Getting your data into the right format is a slightly clunky procedure. However, my impression is that the package is still a work in progress and it’s likely that this process will change in the future. For now though, here is an illustration of how a multi-level plot can be constructed.

## Assembling the Data

The plan for this example is to have four nodes at each of six layers, with flows between layers. The data are a little contrived, but they illustrate the procedure quite nicely and they produce a result which is not dissimilar to the final plot I was after. We have to create data structures for both nodes and edges. I will start with the edges and then use these data to extract the nodes.

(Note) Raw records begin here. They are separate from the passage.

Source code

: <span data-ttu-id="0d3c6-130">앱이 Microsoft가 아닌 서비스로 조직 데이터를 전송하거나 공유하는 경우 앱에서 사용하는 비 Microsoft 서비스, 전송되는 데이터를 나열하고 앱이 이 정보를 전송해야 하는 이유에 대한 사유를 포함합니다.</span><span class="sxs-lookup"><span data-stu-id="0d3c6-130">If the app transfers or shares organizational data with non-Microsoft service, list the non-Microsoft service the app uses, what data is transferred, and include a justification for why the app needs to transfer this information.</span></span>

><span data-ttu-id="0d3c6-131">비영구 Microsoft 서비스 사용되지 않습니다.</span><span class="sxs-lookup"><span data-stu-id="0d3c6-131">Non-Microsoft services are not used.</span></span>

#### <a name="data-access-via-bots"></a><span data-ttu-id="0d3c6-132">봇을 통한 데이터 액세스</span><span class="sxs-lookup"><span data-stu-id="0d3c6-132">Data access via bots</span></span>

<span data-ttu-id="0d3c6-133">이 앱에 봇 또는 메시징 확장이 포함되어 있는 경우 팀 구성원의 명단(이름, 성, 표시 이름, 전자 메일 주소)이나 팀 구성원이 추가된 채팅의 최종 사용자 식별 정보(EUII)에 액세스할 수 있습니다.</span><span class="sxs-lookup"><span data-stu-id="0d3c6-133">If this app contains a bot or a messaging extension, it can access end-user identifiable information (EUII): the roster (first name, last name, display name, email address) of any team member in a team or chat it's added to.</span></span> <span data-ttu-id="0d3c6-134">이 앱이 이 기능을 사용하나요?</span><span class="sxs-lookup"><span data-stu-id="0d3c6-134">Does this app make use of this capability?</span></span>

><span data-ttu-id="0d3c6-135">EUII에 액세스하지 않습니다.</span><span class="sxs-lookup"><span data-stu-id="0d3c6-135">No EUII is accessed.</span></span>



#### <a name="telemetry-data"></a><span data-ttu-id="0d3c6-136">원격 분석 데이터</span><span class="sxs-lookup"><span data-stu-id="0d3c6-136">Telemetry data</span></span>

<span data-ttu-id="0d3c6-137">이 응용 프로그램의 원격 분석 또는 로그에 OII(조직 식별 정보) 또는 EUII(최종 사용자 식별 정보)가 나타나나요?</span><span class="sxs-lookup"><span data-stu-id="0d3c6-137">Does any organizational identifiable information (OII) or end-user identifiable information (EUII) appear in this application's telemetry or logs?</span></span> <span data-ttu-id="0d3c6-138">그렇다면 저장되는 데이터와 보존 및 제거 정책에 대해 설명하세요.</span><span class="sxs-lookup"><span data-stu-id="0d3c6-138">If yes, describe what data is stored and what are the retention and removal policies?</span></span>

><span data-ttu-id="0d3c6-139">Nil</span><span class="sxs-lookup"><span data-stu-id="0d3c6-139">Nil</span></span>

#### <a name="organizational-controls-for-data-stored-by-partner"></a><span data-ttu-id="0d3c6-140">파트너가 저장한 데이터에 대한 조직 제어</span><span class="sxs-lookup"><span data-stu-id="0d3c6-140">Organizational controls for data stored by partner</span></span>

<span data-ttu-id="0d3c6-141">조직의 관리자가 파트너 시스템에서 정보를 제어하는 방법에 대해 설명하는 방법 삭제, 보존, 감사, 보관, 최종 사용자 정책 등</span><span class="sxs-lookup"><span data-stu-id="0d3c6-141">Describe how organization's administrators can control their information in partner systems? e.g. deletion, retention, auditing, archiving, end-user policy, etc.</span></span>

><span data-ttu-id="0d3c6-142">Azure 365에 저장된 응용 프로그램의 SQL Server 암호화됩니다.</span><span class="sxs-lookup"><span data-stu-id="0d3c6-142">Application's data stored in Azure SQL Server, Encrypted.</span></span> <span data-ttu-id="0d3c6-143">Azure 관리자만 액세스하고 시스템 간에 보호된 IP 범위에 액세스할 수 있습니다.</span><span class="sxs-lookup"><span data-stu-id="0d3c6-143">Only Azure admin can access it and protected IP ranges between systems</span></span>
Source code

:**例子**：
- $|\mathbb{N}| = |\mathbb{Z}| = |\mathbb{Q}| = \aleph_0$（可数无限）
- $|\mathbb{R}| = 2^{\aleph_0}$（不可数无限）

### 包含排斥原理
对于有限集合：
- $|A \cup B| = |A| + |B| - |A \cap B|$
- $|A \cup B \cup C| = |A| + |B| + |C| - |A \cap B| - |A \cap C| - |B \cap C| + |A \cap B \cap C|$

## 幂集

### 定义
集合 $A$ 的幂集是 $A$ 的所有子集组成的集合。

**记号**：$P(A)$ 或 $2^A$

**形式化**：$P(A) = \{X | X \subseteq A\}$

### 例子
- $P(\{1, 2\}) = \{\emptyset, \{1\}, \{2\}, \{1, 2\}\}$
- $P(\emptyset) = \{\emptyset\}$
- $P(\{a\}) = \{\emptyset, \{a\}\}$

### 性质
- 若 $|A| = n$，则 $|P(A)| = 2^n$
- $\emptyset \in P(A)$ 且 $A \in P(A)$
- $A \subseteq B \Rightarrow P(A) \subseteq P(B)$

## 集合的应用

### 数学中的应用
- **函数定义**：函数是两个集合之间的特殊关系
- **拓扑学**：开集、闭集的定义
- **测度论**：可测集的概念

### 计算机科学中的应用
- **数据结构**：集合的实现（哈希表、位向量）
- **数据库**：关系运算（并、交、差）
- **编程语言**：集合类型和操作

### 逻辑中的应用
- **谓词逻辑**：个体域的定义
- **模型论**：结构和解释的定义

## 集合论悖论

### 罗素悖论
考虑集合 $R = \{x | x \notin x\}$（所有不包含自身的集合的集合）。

The edges data frame consists of records with a “from” node (N1) and a “to” node (N2) as well as a value for the flow between them. Here I systematically construct a grid of random flows and remove some records to break the symmetry.

```
edges = data.frame(
N1 = paste0(rep(LETTERS[1:4], each = 4), rep(1:5, each = 16)),
N2 = paste0(rep(LETTERS[1:4], 4), rep(2:6, each = 16)),
Value = runif(80, min = 2, max = 5) * rep(c(1, 0.8, 0.6, 0.4, 0.3), each = 16),
stringsAsFactors = F
)
edges = edges[sample(c(TRUE, FALSE), nrow(edges), replace = TRUE, prob = c(0.8, 0.2)),]
head(edges)
```

```
N1 N2 Value
1 A1 A2 2.3514
4 A1 D2 2.2052
5 B1 A2 3.0959
7 B1 C2 2.8756
9 C1 A2 4.5099
10 C1 B2 4.1782
```

The names of the nodes are then extracted from the edge data frame. Horizontal and vertical locations for the nodes are calculated based on the labels. These locations are not strictly necessary because the package will work out sensible default values for you.

```
nodes = data.frame(ID = unique(c(edges$N1, edges$N2)), stringsAsFactors = FALSE)
#
nodes$x = as.integer(substr(nodes$ID, 2, 2))
nodes$y = as.integer(sapply(substr(nodes$ID, 1, 1), charToRaw)) - 65
#
rownames(nodes) = nodes$ID
head(nodes)
```

```
ID x y
A1 A1 1 0
B1 B1 1 1
C1 C1 1 2
D1 D1 1 3
A2 A2 2 0
B2 B2 2 1
```

Finally we construct a list of styles which will be applied to each node. It’s important to choose suitable colours and introduce transparency for overlaps (which is done here by pasting “60” onto the RGB strings).

```
library(RColorBrewer)
#
palette = paste0(brewer.pal(4, "Set1"), "60")
#
styles = lapply(nodes$y, function(n) {
list(col = palette[n+1], lty = 0, textcol = "black")
})
names(styles) = nodes$ID
```

## Constructing the riverplot Object

Now we are in a position to construct the `riverplot`

object. We do this by joining the node, edge and style data structures into a list and then adding `"riverplot"`

to the list of class attributes.

```
library(riverplot)
rp <- list(nodes = nodes, edges = edges, styles = styles)
#
class(rp) <- c(class(rp), "riverplot")
```

Producing the plot is then simple.

```
plot(rp, plot_area = 0.95, yscale=0.06)
```

## Conclusion

I can think of a whole host of applications for figures like this, so I am very excited about the prospects. I know that I am going to have to figure out how to add additional labels to the figures, but I’m pretty sure that will not be too much of an obstacle.

The current version of `{riverplot}`

is v0.3. Incidentally, when I stumbled on a small bug in v0.2 of `{riverplot}`

, January was very quick to respond with a fix.